When Augustine was a sixteen years of age, Patricius his father died, but Augustine made a small account of this in his Confessions. When Augustine was twenty-two years of age, however, he lost a dear friend, and then in his adulthood as a Christian his loving mother, Monica, died. Both of these deaths affected Augustine.
Whereas in his Confessions, the death of his father was merely mentioned, their two deaths were covered in some detail. The death of his close friend in Tagaste in the year 376 was significant in that it made Augustine realise that life is temporal. Looking back reflectively on his life in his Confessions, Augustine wrote that the death of this closest and dearest friend had positively influenced his own process of conversion to the Christian faith. Augustine discovered how deep the bond of friendship ran very deeply within him when he lost this un-named dear friend. He later wrote, "For I thought that my soul and his were but one soul in two bodies." (Confessions 4, 6, 11)
For Augustine the mystical "bond of love" that thoroughly binds community members together is the work of the Holy Spirit. As reported in the Confessions, Augustine and this unnamed friend had known each other for a short time when his friend died, yet Augustine felt that he was losing someone he had known all his life. "You [God] took the man from this life when our friendship had scarcely completed a year. It had been sweet to me beyond all sweetnesses of life that I had experienced."
This friend is not named in the Confessions. This young man had a bad fever, and he was baptised while not conscious. Augustine felt as if this baptism would have no effect on him, and that he would carry to eternal judgment all the evil actions of his life. When his friend briefly regained consciousness, he and Augustine had a minor conflict over a joke Augustine made concerning the baptism. The friend was upset because he did not find it a matter for laughter. But they resolved the conflict before Augustine departed. Augustine was then absent for a few days, and his friend died. Augustine was stricken with constant grief. In his sorrow over his friend's death, Augustine moved from Thagaste to Carthage.
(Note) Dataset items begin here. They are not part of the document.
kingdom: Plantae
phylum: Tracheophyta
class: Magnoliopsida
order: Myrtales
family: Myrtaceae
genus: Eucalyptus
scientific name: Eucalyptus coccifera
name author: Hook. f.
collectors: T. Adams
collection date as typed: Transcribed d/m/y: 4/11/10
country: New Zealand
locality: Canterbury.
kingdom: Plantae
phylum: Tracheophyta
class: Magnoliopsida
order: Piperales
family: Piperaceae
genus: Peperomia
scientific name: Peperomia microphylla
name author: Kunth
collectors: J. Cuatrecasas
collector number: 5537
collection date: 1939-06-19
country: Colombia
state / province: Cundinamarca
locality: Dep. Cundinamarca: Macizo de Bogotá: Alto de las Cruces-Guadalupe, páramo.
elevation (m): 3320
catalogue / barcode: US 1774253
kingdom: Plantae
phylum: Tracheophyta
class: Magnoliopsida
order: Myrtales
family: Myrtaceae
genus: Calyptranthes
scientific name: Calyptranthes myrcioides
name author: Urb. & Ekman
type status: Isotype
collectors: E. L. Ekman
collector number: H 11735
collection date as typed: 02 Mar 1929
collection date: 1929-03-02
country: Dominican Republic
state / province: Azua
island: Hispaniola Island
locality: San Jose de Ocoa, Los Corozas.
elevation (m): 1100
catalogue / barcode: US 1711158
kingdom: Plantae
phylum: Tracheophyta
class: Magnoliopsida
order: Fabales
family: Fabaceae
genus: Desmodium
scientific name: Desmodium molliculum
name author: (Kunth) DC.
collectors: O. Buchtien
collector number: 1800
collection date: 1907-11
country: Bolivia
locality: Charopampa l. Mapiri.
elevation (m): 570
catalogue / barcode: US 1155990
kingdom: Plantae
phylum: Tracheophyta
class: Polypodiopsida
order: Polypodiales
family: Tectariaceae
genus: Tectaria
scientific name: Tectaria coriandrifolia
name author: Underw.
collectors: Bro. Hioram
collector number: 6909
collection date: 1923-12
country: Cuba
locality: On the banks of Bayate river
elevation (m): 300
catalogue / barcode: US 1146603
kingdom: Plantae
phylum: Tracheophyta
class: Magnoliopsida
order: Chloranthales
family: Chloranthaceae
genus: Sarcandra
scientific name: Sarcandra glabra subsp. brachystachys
The next significant death that Augustine had to confront in his life was that of Monica, his mother. The year was 387. Augustine had already prepared for baptism in her company, received the sacrament from Ambrose, Bishop of Milan, and was with Monica, his mother, at the port of Ostia during a naval blockade while awaiting a ship back to North Africa. In a garden at Ostia, mother and son shared a mystical experience. Monica then told him that, as far as he was concerned, she had nothing more for which to live now that he was a Christian. Within five days, Monica was deathly ill with a fever. One day she was unconscious, and regained consciousness the next day, but then she died.
When he wrote his Confessions, the death of Monica was the most detailed account of death in that book. He described the last two weeks of her life, and then gave his intimate reactions to her sudden death from a fever (possibly malaria). He did not feel the need for weeping for over her death, unlike he had done years earlier on the death of his unnamed friend.
Death played a large role in the Confessions, yet with death of his mother Augustine no longer wrote about it strictly in an autobiographical fashion. Rather, he used the incident more to reflect on his philosophical views of life. Death is a especially prominent theme of Book 9 of the Confessions. In the first half of Book 9, Augustine mentions the deaths of three members of his circle. All three deaths are presented out of time sequence with the plan of the Confessions. They interrupt the chronology of the narrative.
The first death mentioned there is that of Verecundus, his rich friend who owned the estate at Cassiciacum that Augustine used for half a year prior to his baptism. The date of the death of the second person, his friend Nebridius, is uncertain. He died relatively young, was a cleric like Augustine, and evidently remained a close friend to Augustine until the end. Finally, Augustine mentions his son, Adeodatus, who died in the company of Augustine at Thagaste about two years after the baptism of the both of them had happened in Milan.
Augustine reports all three deaths with an air of wistfulness, but not sorrow. He is confident that all three of these people died in the embrace of God. Their deaths prepare the reader for the longer discussion of the death of Monica that occupies the last half of Book 9. The coverage of these four deaths in Book 9 of the Confessions emphasises the theme of change. It is figuratively the death of the old life and the beginning of the new - just as the life of Augustine was to be so radically altered spiritually by his conversion and baptism.